EXERCISE | The word "linejoin" appears in some lines of the entries. Say how many, and give nothing but the number.

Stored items
:::
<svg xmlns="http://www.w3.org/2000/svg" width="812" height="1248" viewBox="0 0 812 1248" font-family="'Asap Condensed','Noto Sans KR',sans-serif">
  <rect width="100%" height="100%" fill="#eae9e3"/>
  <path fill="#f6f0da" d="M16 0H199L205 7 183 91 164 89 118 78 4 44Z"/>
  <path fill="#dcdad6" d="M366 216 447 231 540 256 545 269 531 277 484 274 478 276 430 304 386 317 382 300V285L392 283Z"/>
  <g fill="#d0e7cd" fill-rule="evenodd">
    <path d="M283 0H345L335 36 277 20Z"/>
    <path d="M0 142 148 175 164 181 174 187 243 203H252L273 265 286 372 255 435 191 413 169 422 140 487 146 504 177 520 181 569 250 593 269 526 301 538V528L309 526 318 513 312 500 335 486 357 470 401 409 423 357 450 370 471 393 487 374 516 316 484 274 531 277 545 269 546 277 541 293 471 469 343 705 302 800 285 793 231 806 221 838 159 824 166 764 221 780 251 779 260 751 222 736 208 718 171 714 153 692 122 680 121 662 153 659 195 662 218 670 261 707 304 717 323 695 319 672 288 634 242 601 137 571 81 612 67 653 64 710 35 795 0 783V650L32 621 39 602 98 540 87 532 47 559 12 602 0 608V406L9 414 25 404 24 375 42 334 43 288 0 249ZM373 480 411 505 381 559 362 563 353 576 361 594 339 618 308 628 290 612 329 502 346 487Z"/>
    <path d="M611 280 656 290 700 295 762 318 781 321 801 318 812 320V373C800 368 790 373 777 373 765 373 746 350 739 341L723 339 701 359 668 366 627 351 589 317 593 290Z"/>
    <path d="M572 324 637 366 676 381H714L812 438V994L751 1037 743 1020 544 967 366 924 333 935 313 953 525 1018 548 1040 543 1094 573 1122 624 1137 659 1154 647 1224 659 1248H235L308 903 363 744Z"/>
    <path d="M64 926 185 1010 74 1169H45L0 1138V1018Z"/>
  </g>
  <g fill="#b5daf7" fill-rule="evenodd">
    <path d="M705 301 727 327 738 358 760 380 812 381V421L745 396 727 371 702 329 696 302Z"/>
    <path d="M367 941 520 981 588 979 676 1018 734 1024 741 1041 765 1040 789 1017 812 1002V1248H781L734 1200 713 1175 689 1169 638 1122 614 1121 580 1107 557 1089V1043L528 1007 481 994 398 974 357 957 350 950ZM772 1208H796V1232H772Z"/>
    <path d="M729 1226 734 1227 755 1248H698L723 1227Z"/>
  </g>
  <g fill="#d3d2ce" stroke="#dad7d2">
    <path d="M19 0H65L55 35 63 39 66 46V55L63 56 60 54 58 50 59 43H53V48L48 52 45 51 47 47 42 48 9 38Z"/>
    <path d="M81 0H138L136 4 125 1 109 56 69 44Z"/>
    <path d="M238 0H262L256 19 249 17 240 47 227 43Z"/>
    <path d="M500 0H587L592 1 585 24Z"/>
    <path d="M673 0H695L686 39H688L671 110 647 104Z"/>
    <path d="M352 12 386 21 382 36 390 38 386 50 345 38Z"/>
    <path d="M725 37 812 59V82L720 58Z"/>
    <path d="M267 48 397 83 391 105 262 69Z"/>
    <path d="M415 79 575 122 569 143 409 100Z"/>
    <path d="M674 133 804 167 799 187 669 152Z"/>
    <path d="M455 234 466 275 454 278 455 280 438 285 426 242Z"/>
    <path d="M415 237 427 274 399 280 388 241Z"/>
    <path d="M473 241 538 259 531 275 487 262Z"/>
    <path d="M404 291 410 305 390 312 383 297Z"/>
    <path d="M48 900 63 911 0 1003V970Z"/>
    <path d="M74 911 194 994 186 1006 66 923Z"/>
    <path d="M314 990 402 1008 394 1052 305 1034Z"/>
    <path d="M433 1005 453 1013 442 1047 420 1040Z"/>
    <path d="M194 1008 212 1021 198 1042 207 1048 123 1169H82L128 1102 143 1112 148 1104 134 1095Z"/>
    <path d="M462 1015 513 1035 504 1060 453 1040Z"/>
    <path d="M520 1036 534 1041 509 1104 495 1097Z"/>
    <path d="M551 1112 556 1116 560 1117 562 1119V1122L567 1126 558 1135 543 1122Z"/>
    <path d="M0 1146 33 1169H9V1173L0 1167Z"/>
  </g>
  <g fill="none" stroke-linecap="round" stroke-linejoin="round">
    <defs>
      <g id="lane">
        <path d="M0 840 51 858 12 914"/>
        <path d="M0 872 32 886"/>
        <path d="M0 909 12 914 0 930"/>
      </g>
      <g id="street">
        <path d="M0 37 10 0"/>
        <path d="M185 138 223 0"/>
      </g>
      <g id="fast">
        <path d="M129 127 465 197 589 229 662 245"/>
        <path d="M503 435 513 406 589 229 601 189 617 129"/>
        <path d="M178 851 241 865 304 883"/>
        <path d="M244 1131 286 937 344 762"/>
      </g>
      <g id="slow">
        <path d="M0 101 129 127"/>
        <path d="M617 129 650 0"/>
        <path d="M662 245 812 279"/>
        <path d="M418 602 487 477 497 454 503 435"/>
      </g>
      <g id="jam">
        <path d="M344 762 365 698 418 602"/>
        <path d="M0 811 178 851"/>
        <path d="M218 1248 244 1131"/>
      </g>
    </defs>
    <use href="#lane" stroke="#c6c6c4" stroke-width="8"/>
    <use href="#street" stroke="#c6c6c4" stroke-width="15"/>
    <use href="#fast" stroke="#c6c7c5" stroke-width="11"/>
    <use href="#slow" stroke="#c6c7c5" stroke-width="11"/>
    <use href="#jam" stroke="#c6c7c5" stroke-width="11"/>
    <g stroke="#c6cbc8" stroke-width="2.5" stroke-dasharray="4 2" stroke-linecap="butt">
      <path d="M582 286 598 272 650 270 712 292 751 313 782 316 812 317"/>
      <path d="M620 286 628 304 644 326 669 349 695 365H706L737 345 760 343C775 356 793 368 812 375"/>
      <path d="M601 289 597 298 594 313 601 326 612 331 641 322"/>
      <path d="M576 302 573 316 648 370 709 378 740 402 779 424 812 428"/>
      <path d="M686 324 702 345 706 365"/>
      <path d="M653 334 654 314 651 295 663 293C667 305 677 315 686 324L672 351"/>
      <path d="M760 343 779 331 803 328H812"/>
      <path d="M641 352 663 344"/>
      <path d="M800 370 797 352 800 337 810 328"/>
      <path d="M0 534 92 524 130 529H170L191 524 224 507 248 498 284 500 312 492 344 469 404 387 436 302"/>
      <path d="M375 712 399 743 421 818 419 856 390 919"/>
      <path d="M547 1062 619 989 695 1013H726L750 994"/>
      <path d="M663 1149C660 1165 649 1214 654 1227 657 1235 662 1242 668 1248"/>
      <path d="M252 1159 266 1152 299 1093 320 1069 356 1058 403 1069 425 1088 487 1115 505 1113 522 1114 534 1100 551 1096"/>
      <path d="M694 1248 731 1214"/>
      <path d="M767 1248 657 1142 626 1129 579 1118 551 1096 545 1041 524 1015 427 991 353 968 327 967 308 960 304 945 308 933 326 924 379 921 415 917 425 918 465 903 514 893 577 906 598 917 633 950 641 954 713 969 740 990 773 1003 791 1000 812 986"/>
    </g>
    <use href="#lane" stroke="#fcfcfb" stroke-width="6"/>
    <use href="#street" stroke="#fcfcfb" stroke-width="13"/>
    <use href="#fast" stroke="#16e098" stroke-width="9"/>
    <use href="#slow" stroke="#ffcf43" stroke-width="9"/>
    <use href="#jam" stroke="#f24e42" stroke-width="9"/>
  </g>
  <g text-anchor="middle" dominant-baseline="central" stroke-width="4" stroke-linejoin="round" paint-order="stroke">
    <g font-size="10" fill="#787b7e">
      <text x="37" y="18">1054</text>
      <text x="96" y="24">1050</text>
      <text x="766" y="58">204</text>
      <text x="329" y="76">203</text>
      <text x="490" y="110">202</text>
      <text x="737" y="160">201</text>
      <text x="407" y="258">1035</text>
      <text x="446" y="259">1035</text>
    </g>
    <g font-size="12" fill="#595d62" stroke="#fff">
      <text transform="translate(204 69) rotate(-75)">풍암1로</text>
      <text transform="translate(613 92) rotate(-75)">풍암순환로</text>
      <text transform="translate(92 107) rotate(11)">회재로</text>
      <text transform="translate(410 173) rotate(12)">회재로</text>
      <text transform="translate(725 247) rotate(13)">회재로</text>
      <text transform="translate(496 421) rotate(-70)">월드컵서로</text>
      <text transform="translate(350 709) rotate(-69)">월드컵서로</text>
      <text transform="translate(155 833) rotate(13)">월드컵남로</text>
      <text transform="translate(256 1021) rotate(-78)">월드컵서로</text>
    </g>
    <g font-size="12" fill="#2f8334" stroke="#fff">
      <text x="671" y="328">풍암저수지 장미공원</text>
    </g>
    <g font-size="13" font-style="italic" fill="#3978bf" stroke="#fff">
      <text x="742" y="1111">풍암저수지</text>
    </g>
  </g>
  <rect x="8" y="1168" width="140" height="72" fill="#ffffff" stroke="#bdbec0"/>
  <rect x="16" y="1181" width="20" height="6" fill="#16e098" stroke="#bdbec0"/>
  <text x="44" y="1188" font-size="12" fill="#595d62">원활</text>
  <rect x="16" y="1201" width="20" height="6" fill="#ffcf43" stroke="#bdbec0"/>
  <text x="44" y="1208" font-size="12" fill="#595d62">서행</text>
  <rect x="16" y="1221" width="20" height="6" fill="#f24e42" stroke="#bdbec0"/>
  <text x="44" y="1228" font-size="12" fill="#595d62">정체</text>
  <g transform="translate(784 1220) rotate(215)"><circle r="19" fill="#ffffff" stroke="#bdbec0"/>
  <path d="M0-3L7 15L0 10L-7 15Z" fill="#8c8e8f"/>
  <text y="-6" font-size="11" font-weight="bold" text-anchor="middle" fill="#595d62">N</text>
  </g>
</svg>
:::
RESPONSE TO THE TASK | 2